• [Task input]:

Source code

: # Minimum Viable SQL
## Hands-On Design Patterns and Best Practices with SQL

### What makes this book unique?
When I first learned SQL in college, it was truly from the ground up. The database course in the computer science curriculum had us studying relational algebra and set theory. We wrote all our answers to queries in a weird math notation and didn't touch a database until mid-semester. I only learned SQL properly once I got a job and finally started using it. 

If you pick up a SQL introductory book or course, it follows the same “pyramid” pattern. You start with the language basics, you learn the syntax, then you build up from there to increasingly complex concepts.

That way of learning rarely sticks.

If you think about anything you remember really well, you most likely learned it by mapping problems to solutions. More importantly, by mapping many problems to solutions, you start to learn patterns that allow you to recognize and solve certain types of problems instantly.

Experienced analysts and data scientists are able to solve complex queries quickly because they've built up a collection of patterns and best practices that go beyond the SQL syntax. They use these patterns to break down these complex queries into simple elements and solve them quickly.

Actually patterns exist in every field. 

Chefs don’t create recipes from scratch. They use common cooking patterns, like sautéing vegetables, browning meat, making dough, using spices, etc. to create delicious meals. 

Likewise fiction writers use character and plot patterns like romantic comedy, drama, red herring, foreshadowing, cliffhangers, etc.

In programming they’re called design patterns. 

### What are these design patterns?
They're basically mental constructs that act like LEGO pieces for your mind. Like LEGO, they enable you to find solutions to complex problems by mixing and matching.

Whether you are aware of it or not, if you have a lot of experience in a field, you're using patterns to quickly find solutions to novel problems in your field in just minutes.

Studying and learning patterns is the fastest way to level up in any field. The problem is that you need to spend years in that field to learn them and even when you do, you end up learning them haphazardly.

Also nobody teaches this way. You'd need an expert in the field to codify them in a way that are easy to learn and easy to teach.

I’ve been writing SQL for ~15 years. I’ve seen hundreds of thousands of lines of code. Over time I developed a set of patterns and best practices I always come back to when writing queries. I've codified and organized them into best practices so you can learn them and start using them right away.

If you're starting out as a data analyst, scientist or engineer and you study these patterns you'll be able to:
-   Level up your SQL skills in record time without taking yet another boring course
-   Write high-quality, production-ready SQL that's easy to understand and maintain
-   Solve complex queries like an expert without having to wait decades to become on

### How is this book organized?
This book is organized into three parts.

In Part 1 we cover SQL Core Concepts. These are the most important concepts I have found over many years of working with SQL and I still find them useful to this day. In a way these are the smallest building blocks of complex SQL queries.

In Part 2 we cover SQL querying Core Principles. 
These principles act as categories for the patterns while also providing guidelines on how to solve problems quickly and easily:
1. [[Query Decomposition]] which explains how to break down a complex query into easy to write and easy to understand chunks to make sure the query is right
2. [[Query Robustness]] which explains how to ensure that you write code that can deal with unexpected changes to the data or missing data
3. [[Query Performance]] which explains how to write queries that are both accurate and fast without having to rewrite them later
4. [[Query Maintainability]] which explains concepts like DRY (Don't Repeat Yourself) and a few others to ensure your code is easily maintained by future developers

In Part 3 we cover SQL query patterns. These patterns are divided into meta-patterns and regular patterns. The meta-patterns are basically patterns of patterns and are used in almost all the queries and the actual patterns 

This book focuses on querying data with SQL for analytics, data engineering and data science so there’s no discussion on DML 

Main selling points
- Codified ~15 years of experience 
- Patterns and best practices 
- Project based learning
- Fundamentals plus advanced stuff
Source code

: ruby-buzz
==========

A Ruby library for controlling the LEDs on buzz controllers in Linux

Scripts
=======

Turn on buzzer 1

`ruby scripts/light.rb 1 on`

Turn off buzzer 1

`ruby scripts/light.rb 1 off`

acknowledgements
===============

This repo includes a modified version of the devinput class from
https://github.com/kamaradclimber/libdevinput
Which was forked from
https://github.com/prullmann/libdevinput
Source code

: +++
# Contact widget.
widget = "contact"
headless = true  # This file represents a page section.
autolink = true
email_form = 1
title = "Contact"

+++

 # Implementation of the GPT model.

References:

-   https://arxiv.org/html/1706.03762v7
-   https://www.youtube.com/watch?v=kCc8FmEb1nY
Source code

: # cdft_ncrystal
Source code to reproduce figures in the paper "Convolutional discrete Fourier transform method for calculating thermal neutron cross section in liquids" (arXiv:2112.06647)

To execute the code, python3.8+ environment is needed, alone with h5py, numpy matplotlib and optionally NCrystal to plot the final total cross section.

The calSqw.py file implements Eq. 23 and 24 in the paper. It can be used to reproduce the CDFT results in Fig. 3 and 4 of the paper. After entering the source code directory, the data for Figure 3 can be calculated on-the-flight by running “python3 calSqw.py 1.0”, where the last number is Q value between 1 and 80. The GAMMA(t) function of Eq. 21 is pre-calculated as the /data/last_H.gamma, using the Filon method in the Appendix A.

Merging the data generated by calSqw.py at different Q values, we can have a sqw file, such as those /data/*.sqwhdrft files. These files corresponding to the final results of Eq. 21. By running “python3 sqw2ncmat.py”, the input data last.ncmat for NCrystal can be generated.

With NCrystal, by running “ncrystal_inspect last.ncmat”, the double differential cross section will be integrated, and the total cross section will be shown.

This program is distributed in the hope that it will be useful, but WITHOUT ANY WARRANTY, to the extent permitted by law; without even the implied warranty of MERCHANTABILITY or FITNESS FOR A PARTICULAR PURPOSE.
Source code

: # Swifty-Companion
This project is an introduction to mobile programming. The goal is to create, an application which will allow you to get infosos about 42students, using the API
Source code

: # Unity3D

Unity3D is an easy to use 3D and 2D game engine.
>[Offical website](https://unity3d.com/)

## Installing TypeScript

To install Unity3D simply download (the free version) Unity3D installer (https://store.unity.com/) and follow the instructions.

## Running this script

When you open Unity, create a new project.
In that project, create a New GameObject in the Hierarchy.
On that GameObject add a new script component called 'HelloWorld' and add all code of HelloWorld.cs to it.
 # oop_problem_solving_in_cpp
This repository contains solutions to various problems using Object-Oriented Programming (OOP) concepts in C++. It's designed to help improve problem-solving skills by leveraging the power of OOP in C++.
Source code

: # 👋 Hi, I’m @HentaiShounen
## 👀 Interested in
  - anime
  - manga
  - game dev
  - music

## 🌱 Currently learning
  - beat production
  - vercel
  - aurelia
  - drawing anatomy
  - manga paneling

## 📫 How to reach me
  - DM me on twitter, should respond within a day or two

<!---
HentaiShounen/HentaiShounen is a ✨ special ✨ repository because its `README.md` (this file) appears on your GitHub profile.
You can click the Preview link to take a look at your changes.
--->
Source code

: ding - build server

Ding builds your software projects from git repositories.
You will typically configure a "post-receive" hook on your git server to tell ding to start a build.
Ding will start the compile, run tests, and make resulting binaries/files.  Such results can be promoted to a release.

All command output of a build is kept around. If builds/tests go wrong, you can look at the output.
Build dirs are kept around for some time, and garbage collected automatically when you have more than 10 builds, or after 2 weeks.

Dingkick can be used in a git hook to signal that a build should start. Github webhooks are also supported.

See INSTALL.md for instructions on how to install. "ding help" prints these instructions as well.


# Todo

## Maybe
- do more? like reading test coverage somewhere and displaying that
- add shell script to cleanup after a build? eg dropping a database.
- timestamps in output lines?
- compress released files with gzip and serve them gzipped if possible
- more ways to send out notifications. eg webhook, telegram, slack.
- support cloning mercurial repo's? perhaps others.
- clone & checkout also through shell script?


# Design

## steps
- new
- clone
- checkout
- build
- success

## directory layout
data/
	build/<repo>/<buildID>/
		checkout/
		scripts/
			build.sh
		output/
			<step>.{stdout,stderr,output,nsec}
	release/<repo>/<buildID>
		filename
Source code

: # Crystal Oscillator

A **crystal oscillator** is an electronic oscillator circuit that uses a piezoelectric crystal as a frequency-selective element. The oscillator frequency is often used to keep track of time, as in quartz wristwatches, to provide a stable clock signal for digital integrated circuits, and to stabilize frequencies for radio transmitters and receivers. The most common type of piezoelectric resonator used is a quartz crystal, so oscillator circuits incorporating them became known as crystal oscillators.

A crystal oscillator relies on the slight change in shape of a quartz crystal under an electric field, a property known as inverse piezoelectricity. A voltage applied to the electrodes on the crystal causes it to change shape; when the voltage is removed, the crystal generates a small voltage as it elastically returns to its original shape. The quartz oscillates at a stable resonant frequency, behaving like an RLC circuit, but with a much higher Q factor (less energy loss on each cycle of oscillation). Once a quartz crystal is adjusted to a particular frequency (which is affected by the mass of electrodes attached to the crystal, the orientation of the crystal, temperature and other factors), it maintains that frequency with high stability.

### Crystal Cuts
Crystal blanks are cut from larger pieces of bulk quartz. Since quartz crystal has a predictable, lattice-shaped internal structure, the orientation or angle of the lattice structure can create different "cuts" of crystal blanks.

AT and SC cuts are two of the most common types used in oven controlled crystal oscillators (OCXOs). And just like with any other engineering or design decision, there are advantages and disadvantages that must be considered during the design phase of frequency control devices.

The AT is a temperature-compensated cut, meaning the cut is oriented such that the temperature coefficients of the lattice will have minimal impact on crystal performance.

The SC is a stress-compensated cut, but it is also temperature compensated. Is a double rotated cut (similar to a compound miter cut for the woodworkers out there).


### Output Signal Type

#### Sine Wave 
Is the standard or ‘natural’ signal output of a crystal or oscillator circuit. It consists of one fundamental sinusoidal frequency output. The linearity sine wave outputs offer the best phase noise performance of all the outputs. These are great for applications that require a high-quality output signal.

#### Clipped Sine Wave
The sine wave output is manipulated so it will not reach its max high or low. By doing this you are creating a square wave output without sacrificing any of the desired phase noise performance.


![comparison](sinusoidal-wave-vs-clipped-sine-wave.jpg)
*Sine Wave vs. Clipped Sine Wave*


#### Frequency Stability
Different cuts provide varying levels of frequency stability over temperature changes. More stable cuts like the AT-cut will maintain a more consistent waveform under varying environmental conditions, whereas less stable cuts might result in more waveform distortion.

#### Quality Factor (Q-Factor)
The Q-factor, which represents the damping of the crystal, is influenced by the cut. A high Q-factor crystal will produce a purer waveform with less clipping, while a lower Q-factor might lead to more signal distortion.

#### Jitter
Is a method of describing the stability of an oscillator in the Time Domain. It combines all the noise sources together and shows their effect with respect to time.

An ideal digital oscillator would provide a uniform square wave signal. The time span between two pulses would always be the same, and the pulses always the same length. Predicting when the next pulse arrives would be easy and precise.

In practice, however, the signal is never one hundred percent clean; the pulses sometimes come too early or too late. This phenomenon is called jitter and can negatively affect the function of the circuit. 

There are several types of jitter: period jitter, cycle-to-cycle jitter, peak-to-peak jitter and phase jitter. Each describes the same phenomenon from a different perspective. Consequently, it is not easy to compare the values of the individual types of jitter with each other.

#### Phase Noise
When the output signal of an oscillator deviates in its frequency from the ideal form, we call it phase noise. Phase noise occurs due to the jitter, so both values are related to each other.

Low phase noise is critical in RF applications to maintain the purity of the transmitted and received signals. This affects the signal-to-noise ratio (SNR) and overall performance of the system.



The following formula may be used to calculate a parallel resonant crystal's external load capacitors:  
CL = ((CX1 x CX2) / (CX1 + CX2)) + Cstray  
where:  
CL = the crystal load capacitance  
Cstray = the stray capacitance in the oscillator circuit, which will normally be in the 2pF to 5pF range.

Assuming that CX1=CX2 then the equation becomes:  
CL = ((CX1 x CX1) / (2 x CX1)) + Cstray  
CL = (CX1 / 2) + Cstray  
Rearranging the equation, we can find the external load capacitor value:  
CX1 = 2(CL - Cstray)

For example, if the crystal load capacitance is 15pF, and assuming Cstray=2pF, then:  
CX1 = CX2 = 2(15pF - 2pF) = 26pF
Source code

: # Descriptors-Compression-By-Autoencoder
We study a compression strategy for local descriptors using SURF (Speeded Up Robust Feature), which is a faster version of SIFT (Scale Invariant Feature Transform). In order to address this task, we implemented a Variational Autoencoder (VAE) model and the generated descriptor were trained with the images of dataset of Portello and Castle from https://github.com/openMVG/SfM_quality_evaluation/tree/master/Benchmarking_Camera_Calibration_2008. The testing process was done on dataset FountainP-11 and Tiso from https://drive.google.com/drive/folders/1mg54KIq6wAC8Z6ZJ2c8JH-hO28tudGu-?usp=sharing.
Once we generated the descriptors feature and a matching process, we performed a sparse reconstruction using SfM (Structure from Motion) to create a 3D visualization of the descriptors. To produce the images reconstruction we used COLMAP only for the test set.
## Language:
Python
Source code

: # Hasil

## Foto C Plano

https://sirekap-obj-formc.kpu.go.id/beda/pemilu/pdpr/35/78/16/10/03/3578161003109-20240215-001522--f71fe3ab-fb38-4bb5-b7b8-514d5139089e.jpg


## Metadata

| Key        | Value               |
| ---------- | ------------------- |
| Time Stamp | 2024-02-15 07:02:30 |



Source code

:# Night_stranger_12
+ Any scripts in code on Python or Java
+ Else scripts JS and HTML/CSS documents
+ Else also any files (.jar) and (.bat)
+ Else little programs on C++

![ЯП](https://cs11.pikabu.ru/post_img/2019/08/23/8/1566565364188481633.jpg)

• [Task to complete]: Quote verbatim the lines from the one containing "- build server" through the one containing "# Crystal Oscillator", inclusive.

• [Answer for this exercise]:
: ding - build server

Ding builds your software projects from git repositories.
You will typically configure a "post-receive" hook on your git server to tell ding to start a build.
Ding will start the compile, run tests, and make resulting binaries/files.  Such results can be promoted to a release.

All command output of a build is kept around. If builds/tests go wrong, you can look at the output.
Build dirs are kept around for some time, and garbage collected automatically when you have more than 10 builds, or after 2 weeks.

Dingkick can be used in a git hook to signal that a build should start. Github webhooks are also supported.

See INSTALL.md for instructions on how to install. "ding help" prints these instructions as well.


# Todo

## Maybe
- do more? like reading test coverage somewhere and displaying that
- add shell script to cleanup after a build? eg dropping a database.
- timestamps in output lines?
- compress released files with gzip and serve them gzipped if possible
- more ways to send out notifications. eg webhook, telegram, slack.
- support cloning mercurial repo's? perhaps others.
- clone & checkout also through shell script?


# Design

## steps
- new
- clone
- checkout
- build
- success

## directory layout
data/
	build/<repo>/<buildID>/
		checkout/
		scripts/
			build.sh
		output/
			<step>.{stdout,stderr,output,nsec}
	release/<repo>/<buildID>
		filename
Source code

: # Crystal Oscillator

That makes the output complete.